# What you have to do
Once the pictures have been set aside, copy every remaining entry exactly.

Start of Records

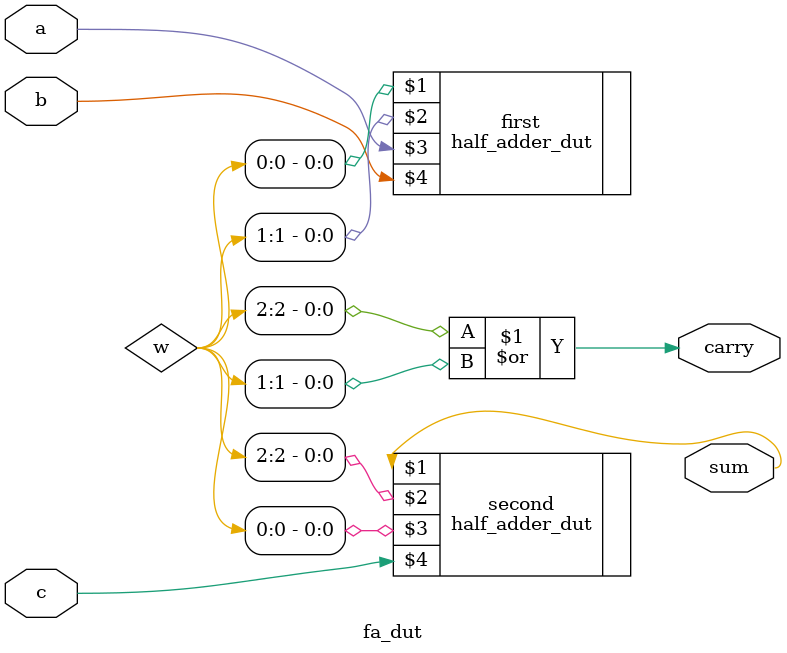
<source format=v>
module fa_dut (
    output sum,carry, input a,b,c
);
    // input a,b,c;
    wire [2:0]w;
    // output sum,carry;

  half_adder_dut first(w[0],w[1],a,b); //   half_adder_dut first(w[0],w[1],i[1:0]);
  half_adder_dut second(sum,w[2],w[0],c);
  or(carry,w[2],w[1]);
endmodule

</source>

End of Records

# Result
<source format=v>
module fa_dut (
    output sum,carry, input a,b,c
);
    // input a,b,c;
    wire [2:0]w;
    // output sum,carry;

  half_adder_dut first(w[0],w[1],a,b); //   half_adder_dut first(w[0],w[1],i[1:0]);
  half_adder_dut second(sum,w[2],w[0],c);
  or(carry,w[2],w[1]);
endmodule

</source>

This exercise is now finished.